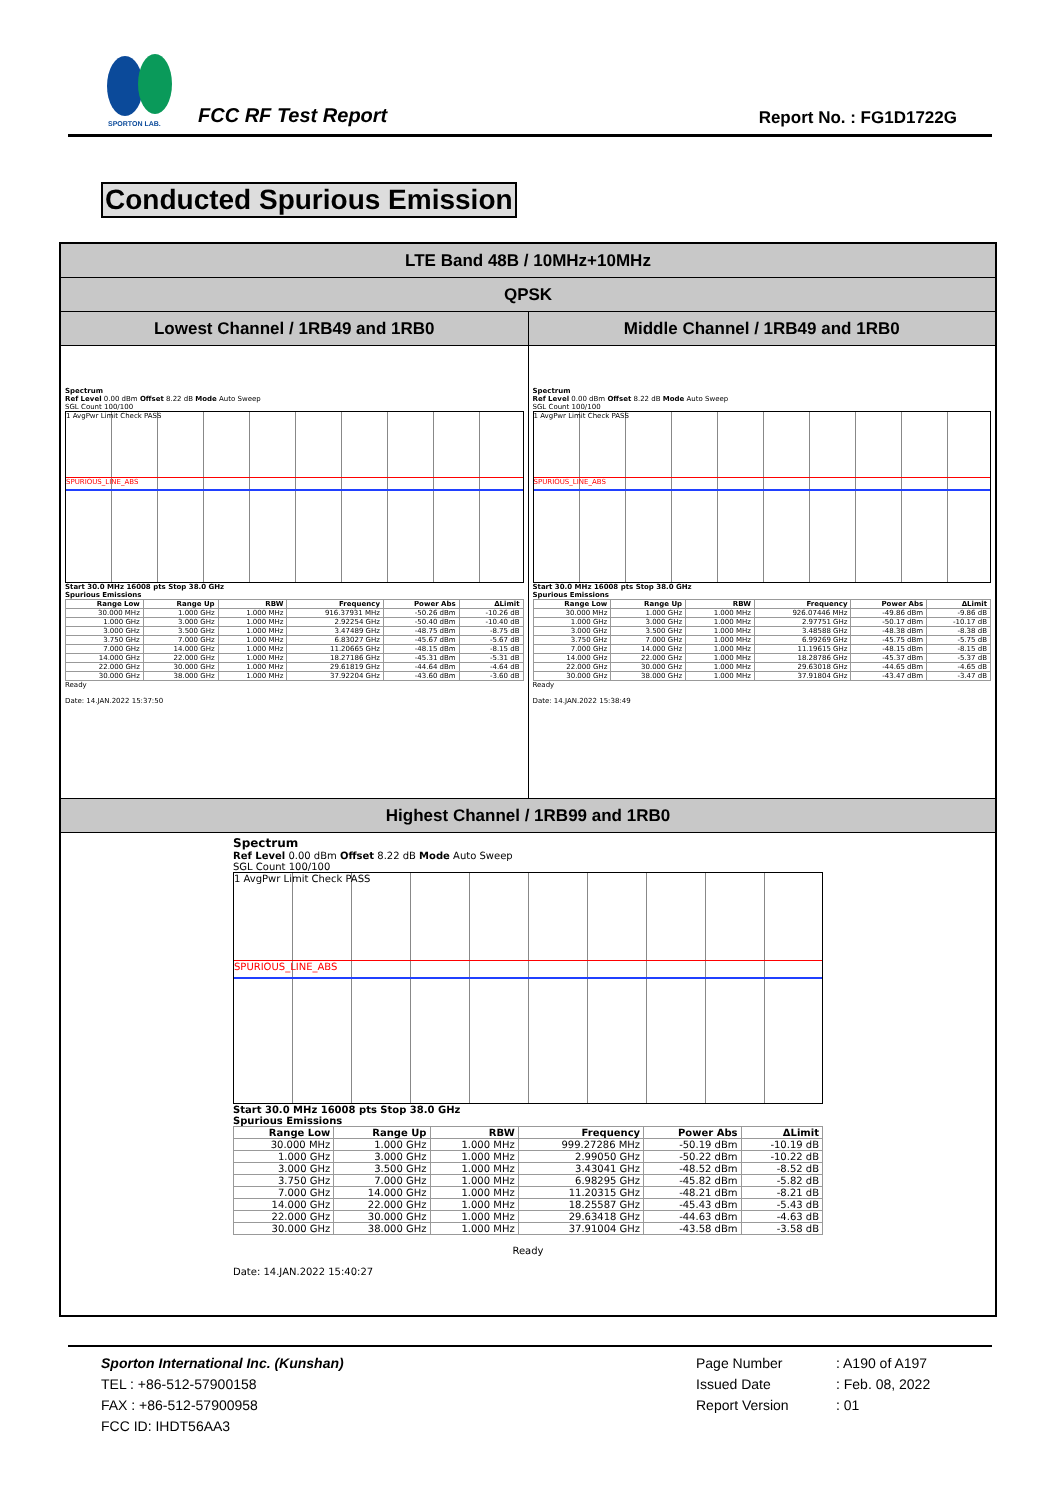SPORTON LAB.
FCC RF Test Report Report No. : FG1D1722G
Conducted Spurious Emission
| LTE Band 48B / 10MHz+10MHz | |
| QPSK | |
| Lowest Channel / 1RB49 and 1RB0 | Middle Channel / 1RB49 and 1RB0 |
| Spectrum Ref Level 0.00 dBm Offset 8.22 dB Mode Auto Sweep SGL Count 100/100 1 AvgPwr Limit Check PASS SPURIOUS_LINE_ABS Start 30.0 MHz 16008 pts Stop 38.0 GHz Spurious Emissions / Range Low / Range Up / RBW / Frequency / Power Abs / ΔLimit / / --- / --- / --- / --- / --- / --- / / 30.000 MHz / 1.000 GHz / 1.000 MHz / 916.37931 MHz / -50.26 dBm / -10.26 dB / / 1.000 GHz / 3.000 GHz / 1.000 MHz / 2.92254 GHz / -50.40 dBm / -10.40 dB / / 3.000 GHz / 3.500 GHz / 1.000 MHz / 3.47489 GHz / -48.75 dBm / -8.75 dB / / 3.750 GHz / 7.000 GHz / 1.000 MHz / 6.83027 GHz / -45.67 dBm / -5.67 dB / / 7.000 GHz / 14.000 GHz / 1.000 MHz / 11.20665 GHz / -48.15 dBm / -8.15 dB / / 14.000 GHz / 22.000 GHz / 1.000 MHz / 18.27186 GHz / -45.31 dBm / -5.31 dB / / 22.000 GHz / 30.000 GHz / 1.000 MHz / 29.61819 GHz / -44.64 dBm / -4.64 dB / / 30.000 GHz / 38.000 GHz / 1.000 MHz / 37.92204 GHz / -43.60 dBm / -3.60 dB / Ready Date: 14.JAN.2022 15:37:50 | Spectrum Ref Level 0.00 dBm Offset 8.22 dB Mode Auto Sweep SGL Count 100/100 1 AvgPwr Limit Check PASS SPURIOUS_LINE_ABS Start 30.0 MHz 16008 pts Stop 38.0 GHz Spurious Emissions / Range Low / Range Up / RBW / Frequency / Power Abs / ΔLimit / / --- / --- / --- / --- / --- / --- / / 30.000 MHz / 1.000 GHz / 1.000 MHz / 926.07446 MHz / -49.86 dBm / -9.86 dB / / 1.000 GHz / 3.000 GHz / 1.000 MHz / 2.97751 GHz / -50.17 dBm / -10.17 dB / / 3.000 GHz / 3.500 GHz / 1.000 MHz / 3.48588 GHz / -48.38 dBm / -8.38 dB / / 3.750 GHz / 7.000 GHz / 1.000 MHz / 6.99269 GHz / -45.75 dBm / -5.75 dB / / 7.000 GHz / 14.000 GHz / 1.000 MHz / 11.19615 GHz / -48.15 dBm / -8.15 dB / / 14.000 GHz / 22.000 GHz / 1.000 MHz / 18.28786 GHz / -45.37 dBm / -5.37 dB / / 22.000 GHz / 30.000 GHz / 1.000 MHz / 29.63018 GHz / -44.65 dBm / -4.65 dB / / 30.000 GHz / 38.000 GHz / 1.000 MHz / 37.91804 GHz / -43.47 dBm / -3.47 dB / Ready Date: 14.JAN.2022 15:38:49 |
| Highest Channel / 1RB99 and 1RB0 | |
| Spectrum Ref Level 0.00 dBm Offset 8.22 dB Mode Auto Sweep SGL Count 100/100 1 AvgPwr Limit Check PASS SPURIOUS_LINE_ABS Start 30.0 MHz 16008 pts Stop 38.0 GHz Spurious Emissions / Range Low / Range Up / RBW / Frequency / Power Abs / ΔLimit / / --- / --- / --- / --- / --- / --- / / 30.000 MHz / 1.000 GHz / 1.000 MHz / 999.27286 MHz / -50.19 dBm / -10.19 dB / / 1.000 GHz / 3.000 GHz / 1.000 MHz / 2.99050 GHz / -50.22 dBm / -10.22 dB / / 3.000 GHz / 3.500 GHz / 1.000 MHz / 3.43041 GHz / -48.52 dBm / -8.52 dB / / 3.750 GHz / 7.000 GHz / 1.000 MHz / 6.98295 GHz / -45.82 dBm / -5.82 dB / / 7.000 GHz / 14.000 GHz / 1.000 MHz / 11.20315 GHz / -48.21 dBm / -8.21 dB / / 14.000 GHz / 22.000 GHz / 1.000 MHz / 18.25587 GHz / -45.43 dBm / -5.43 dB / / 22.000 GHz / 30.000 GHz / 1.000 MHz / 29.63418 GHz / -44.63 dBm / -4.63 dB / / 30.000 GHz / 38.000 GHz / 1.000 MHz / 37.91004 GHz / -43.58 dBm / -3.58 dB / Ready Date: 14.JAN.2022 15:40:27 | |
Sporton International Inc. (Kunshan)
TEL : +86-512-57900158
FAX : +86-512-57900958
FCC ID: IHDT56AA3
Page Number
Issued Date
Report Version
: A190 of A197
: Feb. 08, 2022
: 01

---------------

Scan the data above and copy every line with "Report" in it.

### Completed task
FCC RF Test Report Report No. : FG1D1722G
Report Version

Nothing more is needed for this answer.